The road to the Derby and Preakness was not easy for Franklin, however. With such little experience under his belt, he was pulled at one point off Bid, clearly a thoroughbred with the potential to be one of the sports all-time greats. “He’d eat twice as much as a normal horse, a sign he wanted to work,” Gerald Delp recalls. Franklin got the mount back when Bid didn’t respond to seasoned Panamanian jockey Jorge Velásquez.
The road after the Derby and Preakness was not easy, either. Franklin and Bid missed their Triple Crown shot at the Belmont Stakes when Franklin took him out too fast. Shortly afterward, the young star was busted for cocaine, and addiction became an on-and-off struggle. “Ronnie loved people. He’d give you the shirt off his back,” says Gerald Delp. “We all have our demons, including me.”
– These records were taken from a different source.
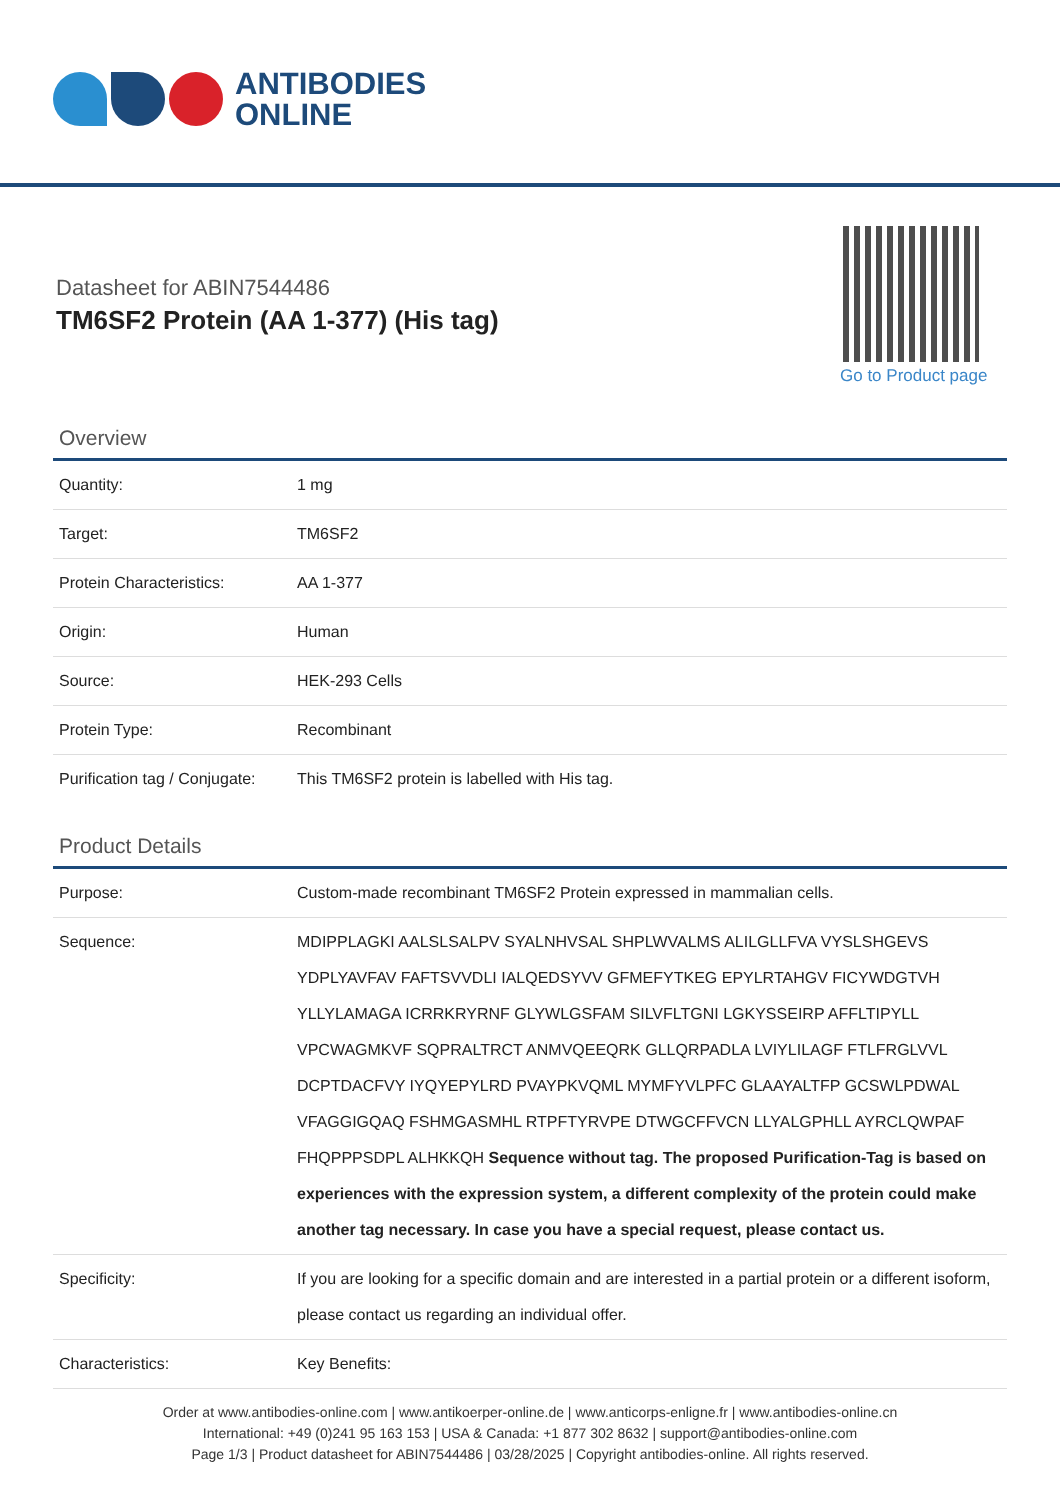ANTIBODIES
ONLINE
Datasheet for ABIN7544486
TM6SF2 Protein (AA 1-377) (His tag)
Go to Product page
Overview
| Quantity: | 1 mg |
| Target: | TM6SF2 |
| Protein Characteristics: | AA 1-377 |
| Origin: | Human |
| Source: | HEK-293 Cells |
| Protein Type: | Recombinant |
| Purification tag / Conjugate: | This TM6SF2 protein is labelled with His tag. |
Product Details
| Purpose: | Custom-made recombinant TM6SF2 Protein expressed in mammalian cells. |
| Sequence: | MDIPPLAGKI AALSLSALPV SYALNHVSAL SHPLWVALMS ALILGLLFVA VYSLSHGEVS YDPLYAVFAV FAFTSVVDLI IALQEDSYVV GFMEFYTKEG EPYLRTAHGV FICYWDGTVH YLLYLAMAGA ICRRKRYRNF GLYWLGSFAM SILVFLTGNI LGKYSSEIRP AFFLTIPYLL VPCWAGMKVF SQPRALTRCT ANMVQEEQRK GLLQRPADLA LVIYLILAGF FTLFRGLVVL DCPTDACFVY IYQYEPYLRD PVAYPKVQML MYMFYVLPFC GLAAYALTFP GCSWLPDWAL VFAGGIGQAQ FSHMGASMHL RTPFTYRVPE DTWGCFFVCN LLYALGPHLL AYRCLQWPAF FHQPPPSDPL ALHKKQH Sequence without tag. The proposed Purification-Tag is based on experiences with the expression system, a different complexity of the protein could make another tag necessary. In case you have a special request, please contact us. |
| Specificity: | If you are looking for a specific domain and are interested in a partial protein or a different isoform, please contact us regarding an individual offer. |
| Characteristics: | Key Benefits: |
Order at www.antibodies-online.com | www.antikoerper-online.de | www.anticorps-enligne.fr | www.antibodies-online.cn
International: +49 (0)241 95 163 153 | USA & Canada: +1 877 302 8632 | support@antibodies-online.com
Page 1/3 | Product datasheet for ABIN7544486 | 03/28/2025 | Copyright antibodies-online. All rights reserved.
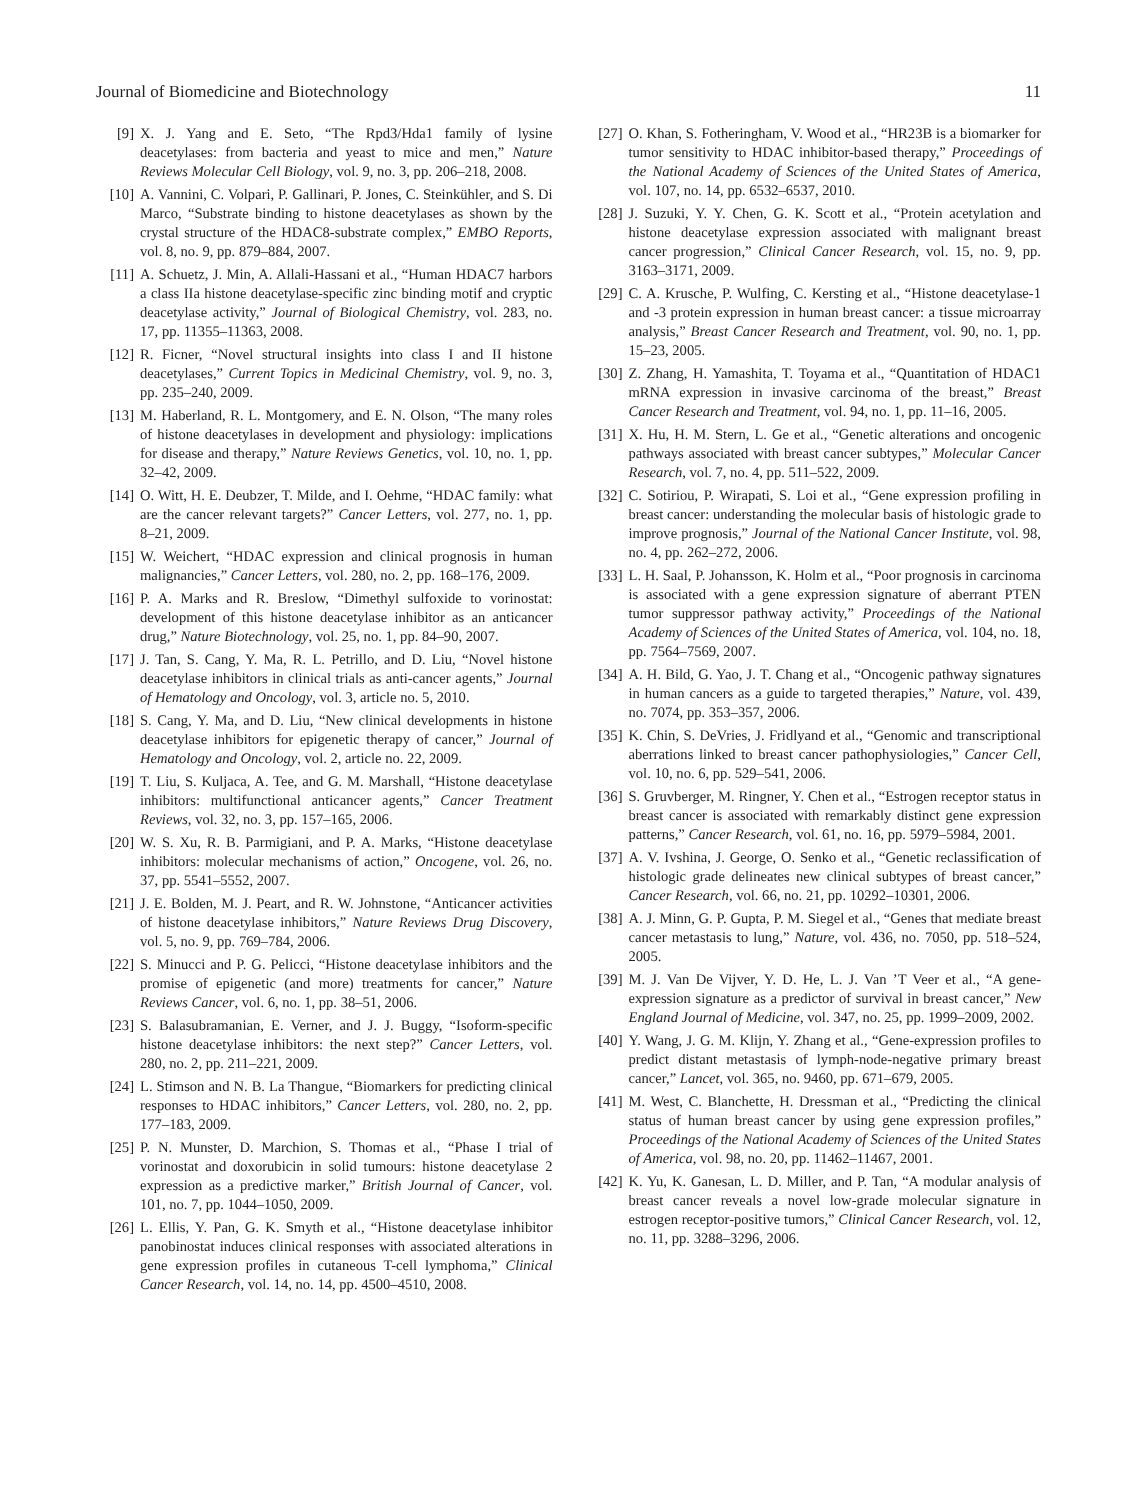Journal of Biomedicine and Biotechnology 11
[9] X. J. Yang and E. Seto, “The Rpd3/Hda1 family of lysine deacetylases: from bacteria and yeast to mice and men,” Nature Reviews Molecular Cell Biology, vol. 9, no. 3, pp. 206–218, 2008.
[10] A. Vannini, C. Volpari, P. Gallinari, P. Jones, C. Steinkühler, and S. Di Marco, “Substrate binding to histone deacetylases as shown by the crystal structure of the HDAC8-substrate complex,” EMBO Reports, vol. 8, no. 9, pp. 879–884, 2007.
[11] A. Schuetz, J. Min, A. Allali-Hassani et al., “Human HDAC7 harbors a class IIa histone deacetylase-specific zinc binding motif and cryptic deacetylase activity,” Journal of Biological Chemistry, vol. 283, no. 17, pp. 11355–11363, 2008.
[12] R. Ficner, “Novel structural insights into class I and II histone deacetylases,” Current Topics in Medicinal Chemistry, vol. 9, no. 3, pp. 235–240, 2009.
[13] M. Haberland, R. L. Montgomery, and E. N. Olson, “The many roles of histone deacetylases in development and physiology: implications for disease and therapy,” Nature Reviews Genetics, vol. 10, no. 1, pp. 32–42, 2009.
[14] O. Witt, H. E. Deubzer, T. Milde, and I. Oehme, “HDAC family: what are the cancer relevant targets?” Cancer Letters, vol. 277, no. 1, pp. 8–21, 2009.
[15] W. Weichert, “HDAC expression and clinical prognosis in human malignancies,” Cancer Letters, vol. 280, no. 2, pp. 168–176, 2009.
[16] P. A. Marks and R. Breslow, “Dimethyl sulfoxide to vorinostat: development of this histone deacetylase inhibitor as an anticancer drug,” Nature Biotechnology, vol. 25, no. 1, pp. 84–90, 2007.
[17] J. Tan, S. Cang, Y. Ma, R. L. Petrillo, and D. Liu, “Novel histone deacetylase inhibitors in clinical trials as anti-cancer agents,” Journal of Hematology and Oncology, vol. 3, article no. 5, 2010.
[18] S. Cang, Y. Ma, and D. Liu, “New clinical developments in histone deacetylase inhibitors for epigenetic therapy of cancer,” Journal of Hematology and Oncology, vol. 2, article no. 22, 2009.
[19] T. Liu, S. Kuljaca, A. Tee, and G. M. Marshall, “Histone deacetylase inhibitors: multifunctional anticancer agents,” Cancer Treatment Reviews, vol. 32, no. 3, pp. 157–165, 2006.
[20] W. S. Xu, R. B. Parmigiani, and P. A. Marks, “Histone deacetylase inhibitors: molecular mechanisms of action,” Oncogene, vol. 26, no. 37, pp. 5541–5552, 2007.
[21] J. E. Bolden, M. J. Peart, and R. W. Johnstone, “Anticancer activities of histone deacetylase inhibitors,” Nature Reviews Drug Discovery, vol. 5, no. 9, pp. 769–784, 2006.
[22] S. Minucci and P. G. Pelicci, “Histone deacetylase inhibitors and the promise of epigenetic (and more) treatments for cancer,” Nature Reviews Cancer, vol. 6, no. 1, pp. 38–51, 2006.
[23] S. Balasubramanian, E. Verner, and J. J. Buggy, “Isoform-specific histone deacetylase inhibitors: the next step?” Cancer Letters, vol. 280, no. 2, pp. 211–221, 2009.
[24] L. Stimson and N. B. La Thangue, “Biomarkers for predicting clinical responses to HDAC inhibitors,” Cancer Letters, vol. 280, no. 2, pp. 177–183, 2009.
[25] P. N. Munster, D. Marchion, S. Thomas et al., “Phase I trial of vorinostat and doxorubicin in solid tumours: histone deacetylase 2 expression as a predictive marker,” British Journal of Cancer, vol. 101, no. 7, pp. 1044–1050, 2009.
[26] L. Ellis, Y. Pan, G. K. Smyth et al., “Histone deacetylase inhibitor panobinostat induces clinical responses with associated alterations in gene expression profiles in cutaneous T-cell lymphoma,” Clinical Cancer Research, vol. 14, no. 14, pp. 4500–4510, 2008.
[27] O. Khan, S. Fotheringham, V. Wood et al., “HR23B is a biomarker for tumor sensitivity to HDAC inhibitor-based therapy,” Proceedings of the National Academy of Sciences of the United States of America, vol. 107, no. 14, pp. 6532–6537, 2010.
[28] J. Suzuki, Y. Y. Chen, G. K. Scott et al., “Protein acetylation and histone deacetylase expression associated with malignant breast cancer progression,” Clinical Cancer Research, vol. 15, no. 9, pp. 3163–3171, 2009.
[29] C. A. Krusche, P. Wulfing, C. Kersting et al., “Histone deacetylase-1 and -3 protein expression in human breast cancer: a tissue microarray analysis,” Breast Cancer Research and Treatment, vol. 90, no. 1, pp. 15–23, 2005.
[30] Z. Zhang, H. Yamashita, T. Toyama et al., “Quantitation of HDAC1 mRNA expression in invasive carcinoma of the breast,” Breast Cancer Research and Treatment, vol. 94, no. 1, pp. 11–16, 2005.
[31] X. Hu, H. M. Stern, L. Ge et al., “Genetic alterations and oncogenic pathways associated with breast cancer subtypes,” Molecular Cancer Research, vol. 7, no. 4, pp. 511–522, 2009.
[32] C. Sotiriou, P. Wirapati, S. Loi et al., “Gene expression profiling in breast cancer: understanding the molecular basis of histologic grade to improve prognosis,” Journal of the National Cancer Institute, vol. 98, no. 4, pp. 262–272, 2006.
[33] L. H. Saal, P. Johansson, K. Holm et al., “Poor prognosis in carcinoma is associated with a gene expression signature of aberrant PTEN tumor suppressor pathway activity,” Proceedings of the National Academy of Sciences of the United States of America, vol. 104, no. 18, pp. 7564–7569, 2007.
[34] A. H. Bild, G. Yao, J. T. Chang et al., “Oncogenic pathway signatures in human cancers as a guide to targeted therapies,” Nature, vol. 439, no. 7074, pp. 353–357, 2006.
[35] K. Chin, S. DeVries, J. Fridlyand et al., “Genomic and transcriptional aberrations linked to breast cancer pathophysiologies,” Cancer Cell, vol. 10, no. 6, pp. 529–541, 2006.
[36] S. Gruvberger, M. Ringner, Y. Chen et al., “Estrogen receptor status in breast cancer is associated with remarkably distinct gene expression patterns,” Cancer Research, vol. 61, no. 16, pp. 5979–5984, 2001.
[37] A. V. Ivshina, J. George, O. Senko et al., “Genetic reclassification of histologic grade delineates new clinical subtypes of breast cancer,” Cancer Research, vol. 66, no. 21, pp. 10292–10301, 2006.
[38] A. J. Minn, G. P. Gupta, P. M. Siegel et al., “Genes that mediate breast cancer metastasis to lung,” Nature, vol. 436, no. 7050, pp. 518–524, 2005.
[39] M. J. Van De Vijver, Y. D. He, L. J. Van ’T Veer et al., “A gene-expression signature as a predictor of survival in breast cancer,” New England Journal of Medicine, vol. 347, no. 25, pp. 1999–2009, 2002.
[40] Y. Wang, J. G. M. Klijn, Y. Zhang et al., “Gene-expression profiles to predict distant metastasis of lymph-node-negative primary breast cancer,” Lancet, vol. 365, no. 9460, pp. 671–679, 2005.
[41] M. West, C. Blanchette, H. Dressman et al., “Predicting the clinical status of human breast cancer by using gene expression profiles,” Proceedings of the National Academy of Sciences of the United States of America, vol. 98, no. 20, pp. 11462–11467, 2001.
[42] K. Yu, K. Ganesan, L. D. Miller, and P. Tan, “A modular analysis of breast cancer reveals a novel low-grade molecular signature in estrogen receptor-positive tumors,” Clinical Cancer Research, vol. 12, no. 11, pp. 3288–3296, 2006.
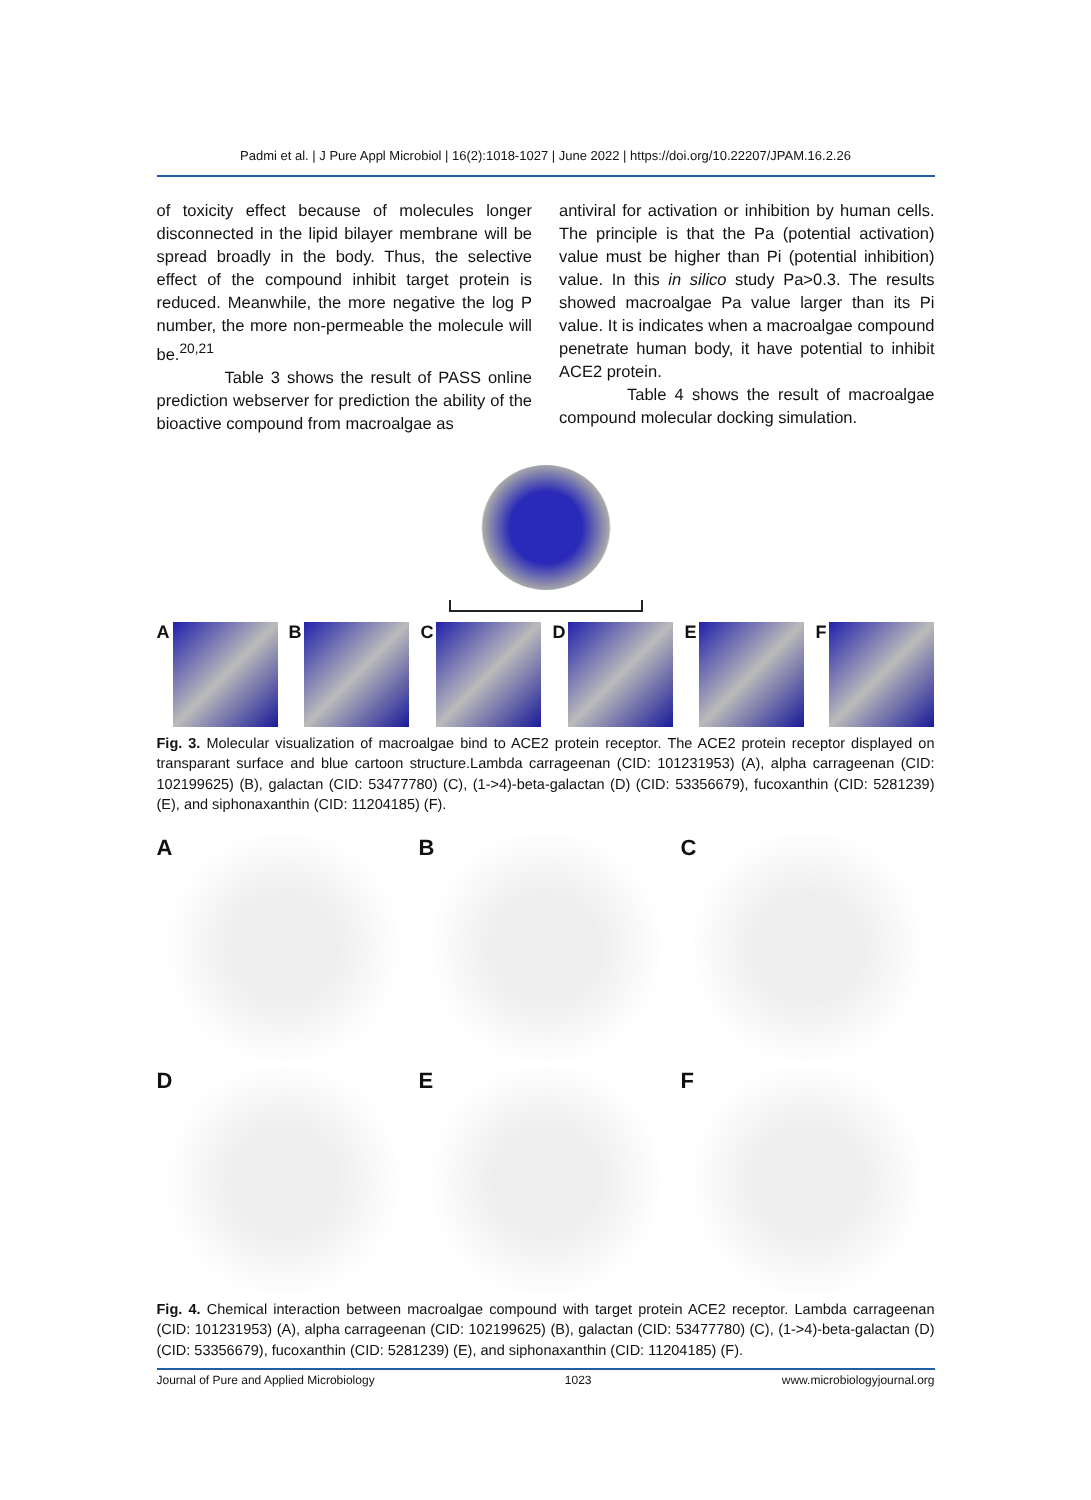Padmi et al. | J Pure Appl Microbiol | 16(2):1018-1027 | June 2022 | https://doi.org/10.22207/JPAM.16.2.26
of toxicity effect because of molecules longer disconnected in the lipid bilayer membrane will be spread broadly in the body. Thus, the selective effect of the compound inhibit target protein is reduced. Meanwhile, the more negative the log P number, the more non-permeable the molecule will be.<sup>20,21</sup>
Table 3 shows the result of PASS online prediction webserver for prediction the ability of the bioactive compound from macroalgae as
antiviral for activation or inhibition by human cells. The principle is that the Pa (potential activation) value must be higher than Pi (potential inhibition) value. In this in silico study Pa>0.3. The results showed macroalgae Pa value larger than its Pi value. It is indicates when a macroalgae compound penetrate human body, it have potential to inhibit ACE2 protein.
Table 4 shows the result of macroalgae compound molecular docking simulation.
A B C D E F
Fig. 3. Molecular visualization of macroalgae bind to ACE2 protein receptor. The ACE2 protein receptor displayed on transparant surface and blue cartoon structure.Lambda carrageenan (CID: 101231953) (A), alpha carrageenan (CID: 102199625) (B), galactan (CID: 53477780) (C), (1->4)-beta-galactan (D) (CID: 53356679), fucoxanthin (CID: 5281239) (E), and siphonaxanthin (CID: 11204185) (F).
A
B
C
D
E
F
Fig. 4. Chemical interaction between macroalgae compound with target protein ACE2 receptor. Lambda carrageenan (CID: 101231953) (A), alpha carrageenan (CID: 102199625) (B), galactan (CID: 53477780) (C), (1->4)-beta-galactan (D) (CID: 53356679), fucoxanthin (CID: 5281239) (E), and siphonaxanthin (CID: 11204185) (F).
Journal of Pure and Applied Microbiology 1023 www.microbiologyjournal.org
Franklin was again working with horses in California when he was told he had Stage IV lung cancer in 2017. He returned Dundalk, which had welcomed him home after his Kentucky Derby victory with banners up and down Merritt Boulevard. Franklin, who told a reporter back in 1979, “I never had no dreams of being nothing until I came to a race track,” had remained close to his family throughout.
“He lived the life he wanted to live,” says Cullum, who was just 5 in 1979 when Franklin gave him his whip and dusty racing goggles from the Kentucky Derby as a keepsake. “He didn’t have many regrets,” Cullum continues. “The only thing he wanted was to live until May so he could go crabbing again. He didn’t quite make it.”